Thursday, February 6, 2020

Hayato Terahara

I have to confess that I've gotten behind in the retirement posts I wanted to do at the end of the 2019 season.  The main reason for this is that the primary resource that I've used for the past...well, ever...is YakyuDB which unfortunately has not been updated much in the past year.  (And I hope that Gen, the guy who runs the site, is doing ok.)  I tried looking around a little on the Japanese version of Wikipedia but I didn't really get a chance to really research it before BBM's annual set for retired players came out last week.  It was a lot easier to look at those cards rather than try to decipher translated Wikipedia pages so I did that instead.  I came up with five guys that I wanted to do posts on and I'm starting with Hayato Terahara.

Hayato Terahara was a big deal coming out of high school.  He was the ace pitcher at Nichinan Gakuen High School and was clocked in the high 90's.  He gained nationwide recognition while pitching in the 2001 Summer Koshien tournament although his team lost in the quarterfinals.  Later that fall he was the first high school player to ever make the Japanese National Team when he was named to the squad for the 2001 Baseball World Cup.  That tournament ended the day before that year's NPB draft where he was taken by four teams in the first round - the Dragons, the Baystars, the Giants and the Hawks, who won the lottery for his rights. 

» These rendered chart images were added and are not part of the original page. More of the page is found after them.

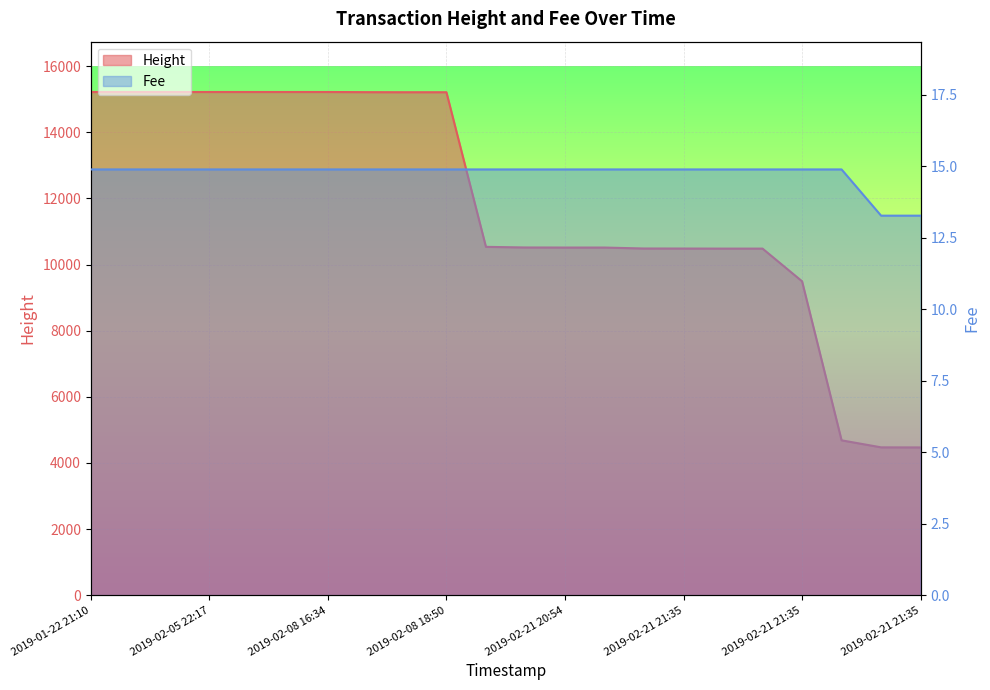

Rank the categories by Height value from highest to lowest.

2019-01-22 21:10, 2019-01-22 21:15, 2019-01-23 11:43, 2019-02-05 22:17, 2019-02-08 16:26, 2019-02-08 16:26, 2019-02-08 16:34, 2019-02-08 16:40, 2019-02-08 18:50, 2019-02-08 18:50, 2019-02-08 18:55, 2019-02-08 20:02, 2019-02-21 20:54, 2019-02-21 20:54, 2019-02-21 20:56, 2019-02-21 21:35, 2019-02-21 21:35, 2019-02-21 21:35, 2019-02-21 21:35, 2019-02-21 21:35, 2019-02-21 21:35, 2019-02-21 21:35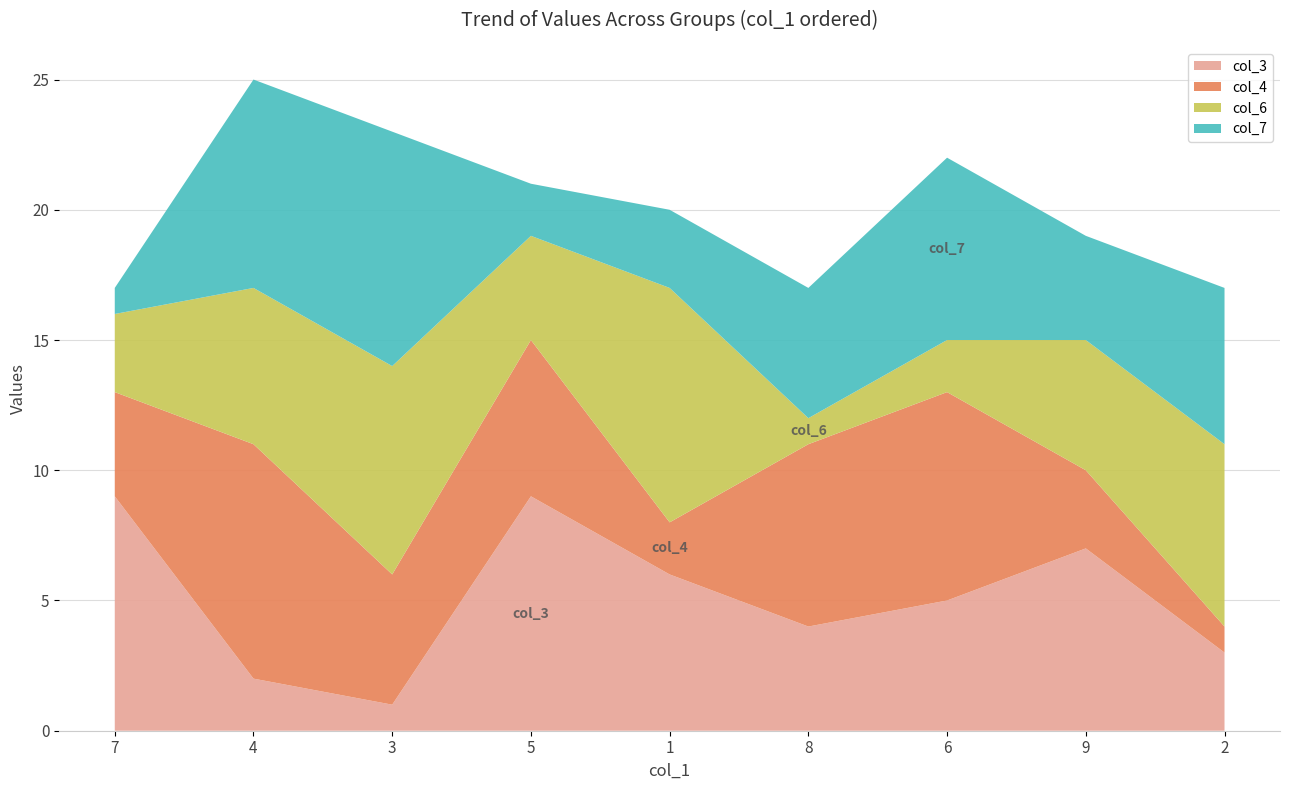

Reading left to right, transcribe all the data shown in this chart.

col_3: 7=9	4=2	3=1	5=9	1=6	8=4	6=5	9=7	2=3
col_4: 7=4	4=9	3=5	5=6	1=2	8=7	6=8	9=3	2=1
col_7: 7=1	4=8	3=9	5=2	1=3	8=5	6=7	9=4	2=6
col_6: 7=3	4=6	3=8	5=4	1=9	8=1	6=2	9=5	2=7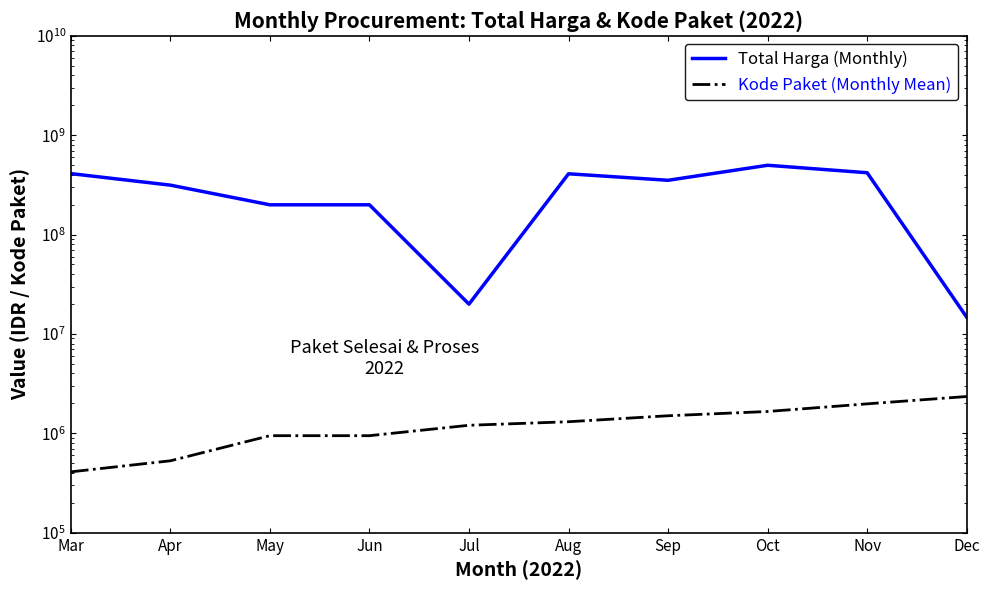

How many series are shown in this chart?

2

He had a promising first season in 2002 - he went 6-2 with a save and an ERA of 3.59 in 14 games including seven starts - but things started to go wrong in 2003.  Injuries and ineffectiveness limited him to only 42 games with the ichi-gun team between 2003 and 2006.

The Hawks traded him to the Baystars after the 2006 season for Hitoshi Tamura.  He spent 2007 in the starting rotation, making 27 starts and going 12-12 with a 3.80 ERA.  He was Yokohama's Opening Day starter in 2008 before being converted to the team's closer.  He ended up saving 22 games for a team that lost 94 games, posted an ERA of 3.30 and made the All Star team for the only time in his career.  He lost a lot of time due to injuries over the next two years, only appearing in 33 games with the top team in 2009 and 2010.

He was traded again after 2010, this time to the Orix Buffaloes along with Kazuya Takamiya for Shogo Yamamoto and Go Kida.  He had perhaps the best season of his career in 2011, going 12-10 with a 3.06 ERA in 25 starts but injuries once again cut into his playing time in 2012.

He became a free agent after the 2012 season and resigned with the Hawks.  He pitched ok for the Hawks but once again injuries cut into his playing time.  It also didn't help that unlike his time with Yokohama and Orix, the Hawks had younger, better pitchers to give playing time to so even when he was healthy he wasn't necessarily playing with the ichi-gun squad.  He did finally get into a Nippon Series game in 2017 (the fourth time the Hawks had made the Series while he was on the team).  He had a pretty good year in 2018, posting an ERA of 2.39 in 21 games out of the bullpen but the Hawks decided they didn't need a 35 year reliever and released him at the end of the season.

He spent 2019 with the Swallows but his numbers weren't good - he had an ERA of 6.19 in four appearances with the ichi-gun squad and an ERA of 6.42 in 14 games with the farm team.  He announced his retirement in mid-September.

Terahara's first card is actually a "pre-rookie" card from the 2002 BBM Japanese National Team set for the 2001 Baseball World Cup.  His first NPB card is #P80 from the 2002 BBM Preview set and he also had rookie cards in BBM's 1st and 2nd Version, Hawks and Touch The Game sets that year.  His first Calbee card was from the 2002 "New Face" subset and he also had a couple cards in the Konami Prime Nine set that year.  Here's some of his cards:

2002 BBM Japan National Team #5

2002 BBM Preview #P80

2002 BBM 1st Version #234

2003 BBM Hawks #009

2002 Calbee #N-13

2006 Konami Baseball Heroes 2 White Edition #B06W017

2008 BBM All Stars #A12

2011 Bandai Owners League 02 #056

2015 Calbee #171

2019 Epoch NPB #263

2 comments:

Sean said...

In 2002 I tried to complete the BBM sets (both series) pack by pack, visiting a card shop in Himeji where I lived at the time. I remember Terahara's rookie card being the big one in the set and being quite excited when I pulled one of the silver signed parallel versions of it. That was pretty much the last time that I can remember being excited about pulling a rookie card out of a pack. That seems like it was just yesterday, kind of hard to believe his whole career has now come and gone without ever living up to the little bit of hype he had back in 2002.

NPB Card Guy said...

I started collecting Japanese cards in 2001 (well, late 2000 really) and I think Terahara was the first rookie that I really saw the hype about.